Initialement imaginé comme un prolongement des bassins de houle des laboratoires de l'Ecole Centrale de Nantes (5), SEM-REV est situé à 10 nautiques au large de la pointe du Croisic, dans l'ouest du banc de Guérande, zone présentant du point de vue de son potentiel pour des équipements houlomoteurs des caractéristiques de houle intéressantes. Devant l'expérience accumulée, la sur-instrumentation du site et l'avance prise par SEM-REV, de nombreux porteurs de projets EMR envisagent désormais d'y tester leurs démonstrateurs. Dès 2013, le « serpent » S3 de Single Buoy Moorings Offshore devrait côtoyer un prototype de l'éolienne flottante WINFLO développée par Nass&Wind en partenariat avec DCNS. Ces perspectives intéressantes sont en phase avec la stratégie de France Energies Marines qui vise à mutualiser des moyens de R&D, souvent coûteux et complexes... et qui réfléchit par ailleurs à agrandir le kilomètre carré actuel de SEM-REV par l'adjonction d'un nouveau site, voisin mais plus profond.


(1) Remote Operated Vehicle (robot sous-marin télécommandé).

(2) études du milieu marin (caractérisation des fonds par procédés acoustiques et sismiques puis opérations de prélèvement et carottages sur des points précis).

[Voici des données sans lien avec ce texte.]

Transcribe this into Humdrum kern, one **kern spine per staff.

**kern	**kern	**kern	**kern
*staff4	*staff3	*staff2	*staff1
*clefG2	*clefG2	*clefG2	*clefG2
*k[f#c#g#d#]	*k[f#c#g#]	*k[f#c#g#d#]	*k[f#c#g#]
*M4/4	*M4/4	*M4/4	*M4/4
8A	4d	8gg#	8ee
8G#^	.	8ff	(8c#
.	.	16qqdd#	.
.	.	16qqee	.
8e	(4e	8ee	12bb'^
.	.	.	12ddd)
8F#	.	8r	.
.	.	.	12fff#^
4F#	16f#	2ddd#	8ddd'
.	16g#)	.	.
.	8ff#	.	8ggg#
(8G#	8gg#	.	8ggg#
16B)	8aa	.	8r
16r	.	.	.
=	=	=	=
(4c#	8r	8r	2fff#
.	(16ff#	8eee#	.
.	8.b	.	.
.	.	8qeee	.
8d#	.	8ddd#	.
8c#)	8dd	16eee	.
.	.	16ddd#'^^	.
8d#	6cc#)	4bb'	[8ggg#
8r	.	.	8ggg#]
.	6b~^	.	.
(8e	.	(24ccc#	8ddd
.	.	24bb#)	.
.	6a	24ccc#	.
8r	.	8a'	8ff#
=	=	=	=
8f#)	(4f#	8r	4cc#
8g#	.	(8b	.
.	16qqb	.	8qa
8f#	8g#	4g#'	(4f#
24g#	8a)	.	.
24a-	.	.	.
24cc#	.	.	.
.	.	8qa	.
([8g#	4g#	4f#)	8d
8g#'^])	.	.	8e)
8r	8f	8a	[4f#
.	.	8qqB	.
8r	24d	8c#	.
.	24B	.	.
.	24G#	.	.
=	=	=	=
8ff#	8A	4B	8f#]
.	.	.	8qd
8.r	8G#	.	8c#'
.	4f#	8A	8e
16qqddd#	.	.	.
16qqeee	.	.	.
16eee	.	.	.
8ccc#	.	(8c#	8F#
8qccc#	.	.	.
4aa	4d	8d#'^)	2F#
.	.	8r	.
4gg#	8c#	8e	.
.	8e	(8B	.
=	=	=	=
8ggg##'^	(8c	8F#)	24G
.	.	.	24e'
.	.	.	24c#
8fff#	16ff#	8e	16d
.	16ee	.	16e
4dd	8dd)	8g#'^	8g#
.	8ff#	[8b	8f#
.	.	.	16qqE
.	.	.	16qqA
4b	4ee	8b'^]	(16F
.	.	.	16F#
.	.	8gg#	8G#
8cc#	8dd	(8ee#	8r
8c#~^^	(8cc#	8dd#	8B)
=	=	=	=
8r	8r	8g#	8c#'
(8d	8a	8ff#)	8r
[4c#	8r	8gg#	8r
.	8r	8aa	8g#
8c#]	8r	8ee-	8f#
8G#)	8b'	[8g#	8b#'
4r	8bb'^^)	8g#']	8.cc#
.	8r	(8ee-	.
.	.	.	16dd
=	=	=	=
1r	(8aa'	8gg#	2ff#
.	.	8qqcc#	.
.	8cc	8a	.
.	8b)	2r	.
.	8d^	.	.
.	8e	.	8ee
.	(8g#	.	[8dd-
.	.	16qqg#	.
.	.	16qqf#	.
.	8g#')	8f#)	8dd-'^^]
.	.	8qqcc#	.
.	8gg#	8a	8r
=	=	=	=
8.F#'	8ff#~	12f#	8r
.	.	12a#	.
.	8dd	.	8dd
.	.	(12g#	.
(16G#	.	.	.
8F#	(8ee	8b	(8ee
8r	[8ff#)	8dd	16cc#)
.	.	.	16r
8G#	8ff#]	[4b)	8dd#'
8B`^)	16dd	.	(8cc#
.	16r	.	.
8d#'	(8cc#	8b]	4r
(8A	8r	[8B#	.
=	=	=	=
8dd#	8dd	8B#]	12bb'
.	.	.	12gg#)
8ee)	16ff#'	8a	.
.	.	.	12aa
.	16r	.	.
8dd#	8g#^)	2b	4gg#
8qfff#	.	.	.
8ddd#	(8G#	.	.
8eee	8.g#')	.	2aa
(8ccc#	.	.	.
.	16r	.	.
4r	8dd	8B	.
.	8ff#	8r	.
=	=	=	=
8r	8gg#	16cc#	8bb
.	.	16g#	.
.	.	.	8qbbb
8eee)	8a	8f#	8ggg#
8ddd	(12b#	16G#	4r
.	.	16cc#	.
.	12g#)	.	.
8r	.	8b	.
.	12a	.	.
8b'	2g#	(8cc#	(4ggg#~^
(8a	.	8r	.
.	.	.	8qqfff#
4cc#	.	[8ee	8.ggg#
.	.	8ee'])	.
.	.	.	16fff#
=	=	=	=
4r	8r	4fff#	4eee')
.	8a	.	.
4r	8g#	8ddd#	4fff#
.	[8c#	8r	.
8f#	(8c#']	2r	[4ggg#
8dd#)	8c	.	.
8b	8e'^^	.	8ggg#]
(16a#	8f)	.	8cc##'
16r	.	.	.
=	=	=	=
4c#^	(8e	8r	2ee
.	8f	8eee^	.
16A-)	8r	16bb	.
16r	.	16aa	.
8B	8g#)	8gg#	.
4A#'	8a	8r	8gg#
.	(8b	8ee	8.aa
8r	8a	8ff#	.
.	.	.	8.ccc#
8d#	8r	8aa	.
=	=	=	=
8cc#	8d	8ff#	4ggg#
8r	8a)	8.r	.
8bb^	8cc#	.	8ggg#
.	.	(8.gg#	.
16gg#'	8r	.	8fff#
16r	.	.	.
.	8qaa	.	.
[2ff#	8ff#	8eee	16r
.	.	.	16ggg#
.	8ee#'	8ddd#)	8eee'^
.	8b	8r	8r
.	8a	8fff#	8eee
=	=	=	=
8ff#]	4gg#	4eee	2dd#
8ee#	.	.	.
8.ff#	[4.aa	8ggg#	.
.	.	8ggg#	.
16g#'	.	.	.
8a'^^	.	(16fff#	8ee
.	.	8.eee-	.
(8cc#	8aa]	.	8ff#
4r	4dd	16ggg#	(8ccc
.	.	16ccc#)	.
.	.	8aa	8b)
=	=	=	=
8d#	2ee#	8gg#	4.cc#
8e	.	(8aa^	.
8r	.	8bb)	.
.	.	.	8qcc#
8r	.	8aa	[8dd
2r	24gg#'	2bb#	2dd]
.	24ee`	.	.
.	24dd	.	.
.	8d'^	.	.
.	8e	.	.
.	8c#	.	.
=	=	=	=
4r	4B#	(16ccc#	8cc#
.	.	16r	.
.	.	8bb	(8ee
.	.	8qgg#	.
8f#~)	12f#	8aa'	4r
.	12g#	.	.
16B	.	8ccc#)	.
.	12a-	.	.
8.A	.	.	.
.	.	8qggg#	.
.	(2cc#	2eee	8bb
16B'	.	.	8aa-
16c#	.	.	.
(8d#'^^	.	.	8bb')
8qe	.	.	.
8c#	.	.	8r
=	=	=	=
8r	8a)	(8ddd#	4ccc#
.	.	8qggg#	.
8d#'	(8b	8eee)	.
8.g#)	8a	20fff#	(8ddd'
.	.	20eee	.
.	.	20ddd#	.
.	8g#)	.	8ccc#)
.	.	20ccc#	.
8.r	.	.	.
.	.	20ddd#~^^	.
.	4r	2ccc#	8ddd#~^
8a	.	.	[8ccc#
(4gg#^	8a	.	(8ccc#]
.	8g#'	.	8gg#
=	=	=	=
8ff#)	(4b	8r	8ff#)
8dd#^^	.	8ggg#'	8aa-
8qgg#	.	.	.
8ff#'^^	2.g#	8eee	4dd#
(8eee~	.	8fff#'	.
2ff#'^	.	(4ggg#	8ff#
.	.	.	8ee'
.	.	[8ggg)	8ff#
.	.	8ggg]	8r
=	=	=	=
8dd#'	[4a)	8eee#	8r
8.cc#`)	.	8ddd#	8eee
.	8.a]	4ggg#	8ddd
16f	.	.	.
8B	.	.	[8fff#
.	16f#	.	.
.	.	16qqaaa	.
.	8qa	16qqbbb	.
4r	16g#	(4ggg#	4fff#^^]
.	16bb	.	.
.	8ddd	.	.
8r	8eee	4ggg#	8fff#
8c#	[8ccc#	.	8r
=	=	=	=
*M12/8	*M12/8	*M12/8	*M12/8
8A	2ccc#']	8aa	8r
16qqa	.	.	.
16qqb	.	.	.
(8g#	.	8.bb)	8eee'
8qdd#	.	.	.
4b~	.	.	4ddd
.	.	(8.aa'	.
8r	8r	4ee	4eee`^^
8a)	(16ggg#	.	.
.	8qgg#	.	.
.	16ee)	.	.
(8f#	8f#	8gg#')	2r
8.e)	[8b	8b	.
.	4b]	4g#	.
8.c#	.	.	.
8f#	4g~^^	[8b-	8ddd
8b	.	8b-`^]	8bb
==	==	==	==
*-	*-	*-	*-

(3) création d'un sillon par mise en suspension des sédiments (projection d'eau sous pression).

(4) l'opération SEM-REV est inscrite autour de l'axe « Environnement et développement durable » du contrat de projets Etat-Région (CPER). Elle est affiliée au projet « Energies alternatives et propulsion » de ce même contrat.

(5) Laboratoire de Mécanique des Fluides.